Stored items
= Beginning of Section =
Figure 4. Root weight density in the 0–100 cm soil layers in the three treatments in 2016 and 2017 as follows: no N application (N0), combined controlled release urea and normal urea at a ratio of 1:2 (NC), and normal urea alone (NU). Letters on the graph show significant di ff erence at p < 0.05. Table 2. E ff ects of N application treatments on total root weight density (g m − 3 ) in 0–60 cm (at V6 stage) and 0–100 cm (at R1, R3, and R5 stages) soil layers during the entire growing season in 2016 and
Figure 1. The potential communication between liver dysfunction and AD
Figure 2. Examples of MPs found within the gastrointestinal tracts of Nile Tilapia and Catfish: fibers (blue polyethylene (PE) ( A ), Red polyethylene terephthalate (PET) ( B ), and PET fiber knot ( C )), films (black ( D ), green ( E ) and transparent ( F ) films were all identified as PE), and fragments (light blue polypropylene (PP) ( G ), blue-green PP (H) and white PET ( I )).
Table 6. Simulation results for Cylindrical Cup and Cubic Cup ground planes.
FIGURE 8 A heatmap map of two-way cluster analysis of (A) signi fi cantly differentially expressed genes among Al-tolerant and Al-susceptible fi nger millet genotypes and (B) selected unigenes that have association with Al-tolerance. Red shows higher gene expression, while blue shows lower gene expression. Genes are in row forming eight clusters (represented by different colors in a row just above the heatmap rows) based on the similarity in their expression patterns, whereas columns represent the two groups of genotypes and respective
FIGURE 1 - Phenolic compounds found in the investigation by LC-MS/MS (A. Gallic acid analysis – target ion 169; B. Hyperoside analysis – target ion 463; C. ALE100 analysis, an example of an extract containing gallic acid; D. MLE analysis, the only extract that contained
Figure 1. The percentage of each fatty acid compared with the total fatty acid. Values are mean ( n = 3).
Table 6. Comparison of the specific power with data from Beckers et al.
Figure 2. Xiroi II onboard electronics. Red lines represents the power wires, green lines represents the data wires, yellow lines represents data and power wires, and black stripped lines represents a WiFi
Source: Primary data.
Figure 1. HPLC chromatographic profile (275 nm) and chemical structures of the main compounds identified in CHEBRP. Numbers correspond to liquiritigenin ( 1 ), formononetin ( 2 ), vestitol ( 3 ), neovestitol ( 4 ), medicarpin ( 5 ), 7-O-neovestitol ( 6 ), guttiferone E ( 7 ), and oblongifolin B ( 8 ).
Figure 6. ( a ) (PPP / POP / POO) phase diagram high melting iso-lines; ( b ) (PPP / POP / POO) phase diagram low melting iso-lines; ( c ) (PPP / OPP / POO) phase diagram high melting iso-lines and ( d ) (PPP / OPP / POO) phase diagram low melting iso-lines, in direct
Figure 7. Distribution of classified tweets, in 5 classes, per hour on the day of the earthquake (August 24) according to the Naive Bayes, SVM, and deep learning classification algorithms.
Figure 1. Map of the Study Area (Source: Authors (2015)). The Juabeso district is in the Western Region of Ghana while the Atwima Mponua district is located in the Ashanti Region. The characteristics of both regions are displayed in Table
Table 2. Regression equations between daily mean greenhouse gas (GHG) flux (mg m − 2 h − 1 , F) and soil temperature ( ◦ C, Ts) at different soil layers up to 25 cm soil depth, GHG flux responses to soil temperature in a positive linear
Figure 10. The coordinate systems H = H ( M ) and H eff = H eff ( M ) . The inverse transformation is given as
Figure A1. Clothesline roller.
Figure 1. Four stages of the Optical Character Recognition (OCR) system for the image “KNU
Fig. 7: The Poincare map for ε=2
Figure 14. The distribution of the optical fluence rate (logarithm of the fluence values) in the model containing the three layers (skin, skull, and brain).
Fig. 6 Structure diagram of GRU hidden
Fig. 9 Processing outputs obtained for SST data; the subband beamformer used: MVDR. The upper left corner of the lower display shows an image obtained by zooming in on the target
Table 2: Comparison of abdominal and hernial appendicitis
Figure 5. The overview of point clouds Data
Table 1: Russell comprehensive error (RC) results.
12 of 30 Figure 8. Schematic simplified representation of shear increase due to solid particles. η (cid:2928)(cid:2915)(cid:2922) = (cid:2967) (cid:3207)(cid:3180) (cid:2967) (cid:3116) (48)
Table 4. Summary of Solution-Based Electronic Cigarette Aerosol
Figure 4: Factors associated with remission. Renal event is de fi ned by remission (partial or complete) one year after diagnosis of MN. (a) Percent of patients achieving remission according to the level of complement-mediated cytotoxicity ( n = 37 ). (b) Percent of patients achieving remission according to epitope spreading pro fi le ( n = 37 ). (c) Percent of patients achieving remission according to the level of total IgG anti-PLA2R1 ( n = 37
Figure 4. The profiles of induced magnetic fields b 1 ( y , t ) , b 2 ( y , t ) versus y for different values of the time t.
= End of Section =
## INSTRUCTIONS TO FOLLOW
Of all the entries above, repeat only the lines from the line that has "Figure 6. ( a" to the line that has "Figure A1. Clothesline roller.", both lines included, exactly.

## OUTPUT BELOW
Figure 6. ( a ) (PPP / POP / POO) phase diagram high melting iso-lines; ( b ) (PPP / POP / POO) phase diagram low melting iso-lines; ( c ) (PPP / OPP / POO) phase diagram high melting iso-lines and ( d ) (PPP / OPP / POO) phase diagram low melting iso-lines, in direct
Figure 7. Distribution of classified tweets, in 5 classes, per hour on the day of the earthquake (August 24) according to the Naive Bayes, SVM, and deep learning classification algorithms.
Figure 1. Map of the Study Area (Source: Authors (2015)). The Juabeso district is in the Western Region of Ghana while the Atwima Mponua district is located in the Ashanti Region. The characteristics of both regions are displayed in Table
Table 2. Regression equations between daily mean greenhouse gas (GHG) flux (mg m − 2 h − 1 , F) and soil temperature ( ◦ C, Ts) at different soil layers up to 25 cm soil depth, GHG flux responses to soil temperature in a positive linear
Figure 10. The coordinate systems H = H ( M ) and H eff = H eff ( M ) . The inverse transformation is given as
Figure A1. Clothesline roller.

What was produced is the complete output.